[Task goal]: Among the entries, which lines carry the string "immediately"? Copy every one.

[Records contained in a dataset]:
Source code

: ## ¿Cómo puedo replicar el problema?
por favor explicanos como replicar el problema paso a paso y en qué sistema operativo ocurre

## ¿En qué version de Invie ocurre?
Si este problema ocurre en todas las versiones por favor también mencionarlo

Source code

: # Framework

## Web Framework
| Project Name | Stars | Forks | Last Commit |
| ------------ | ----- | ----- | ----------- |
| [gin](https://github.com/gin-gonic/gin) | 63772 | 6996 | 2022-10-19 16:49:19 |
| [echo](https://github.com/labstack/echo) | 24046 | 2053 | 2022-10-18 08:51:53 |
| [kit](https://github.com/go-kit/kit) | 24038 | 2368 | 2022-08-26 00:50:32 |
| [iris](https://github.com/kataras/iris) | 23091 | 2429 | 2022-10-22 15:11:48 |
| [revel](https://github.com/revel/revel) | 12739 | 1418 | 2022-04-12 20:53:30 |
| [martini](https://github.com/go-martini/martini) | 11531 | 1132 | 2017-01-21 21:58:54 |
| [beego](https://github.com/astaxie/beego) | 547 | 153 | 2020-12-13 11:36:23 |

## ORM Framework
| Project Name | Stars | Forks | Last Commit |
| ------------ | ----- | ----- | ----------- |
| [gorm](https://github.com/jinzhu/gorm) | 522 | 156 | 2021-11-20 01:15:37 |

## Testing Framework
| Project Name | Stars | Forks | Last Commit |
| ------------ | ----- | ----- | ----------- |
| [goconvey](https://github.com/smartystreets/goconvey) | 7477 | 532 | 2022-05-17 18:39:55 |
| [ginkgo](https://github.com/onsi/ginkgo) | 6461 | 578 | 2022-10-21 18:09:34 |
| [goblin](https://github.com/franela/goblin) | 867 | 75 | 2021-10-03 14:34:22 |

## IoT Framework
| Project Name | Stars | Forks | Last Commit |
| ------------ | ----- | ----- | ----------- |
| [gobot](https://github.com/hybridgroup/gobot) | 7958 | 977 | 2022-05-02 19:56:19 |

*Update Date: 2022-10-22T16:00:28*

==

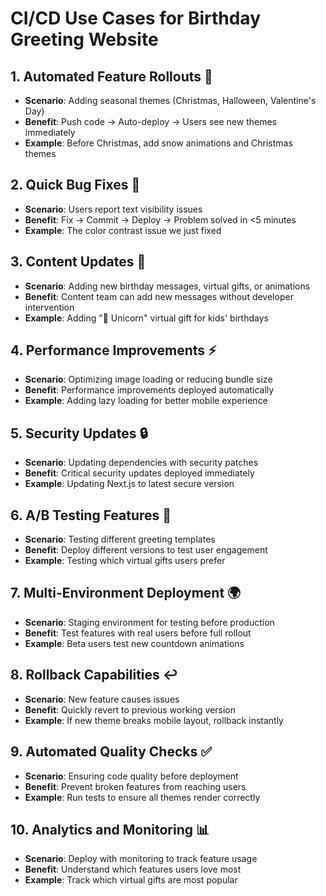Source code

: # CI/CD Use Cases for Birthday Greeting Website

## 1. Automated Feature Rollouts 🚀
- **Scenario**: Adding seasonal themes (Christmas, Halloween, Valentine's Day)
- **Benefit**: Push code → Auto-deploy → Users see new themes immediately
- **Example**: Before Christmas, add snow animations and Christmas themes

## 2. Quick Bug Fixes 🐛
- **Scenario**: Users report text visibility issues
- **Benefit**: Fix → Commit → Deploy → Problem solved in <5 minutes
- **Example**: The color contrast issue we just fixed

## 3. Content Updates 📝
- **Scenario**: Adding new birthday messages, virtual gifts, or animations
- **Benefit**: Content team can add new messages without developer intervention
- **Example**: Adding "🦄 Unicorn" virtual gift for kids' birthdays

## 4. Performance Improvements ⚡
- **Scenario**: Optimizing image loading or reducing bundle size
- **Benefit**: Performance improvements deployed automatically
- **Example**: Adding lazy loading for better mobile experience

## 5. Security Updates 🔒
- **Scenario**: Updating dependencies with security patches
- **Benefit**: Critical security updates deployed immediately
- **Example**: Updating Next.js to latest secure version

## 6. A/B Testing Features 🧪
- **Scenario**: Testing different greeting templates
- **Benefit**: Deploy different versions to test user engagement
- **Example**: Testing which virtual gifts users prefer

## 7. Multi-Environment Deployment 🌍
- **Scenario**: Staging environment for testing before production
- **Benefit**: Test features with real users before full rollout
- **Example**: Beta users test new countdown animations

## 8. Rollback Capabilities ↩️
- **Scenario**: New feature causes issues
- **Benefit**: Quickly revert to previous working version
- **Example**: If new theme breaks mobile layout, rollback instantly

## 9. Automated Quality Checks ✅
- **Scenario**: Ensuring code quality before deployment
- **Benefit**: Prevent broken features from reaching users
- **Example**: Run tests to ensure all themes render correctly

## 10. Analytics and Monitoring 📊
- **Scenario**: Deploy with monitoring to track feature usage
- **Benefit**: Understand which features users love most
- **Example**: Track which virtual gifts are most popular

[Solution to the exercise]:
- **Benefit**: Push code → Auto-deploy → Users see new themes immediately
- **Benefit**: Critical security updates deployed immediately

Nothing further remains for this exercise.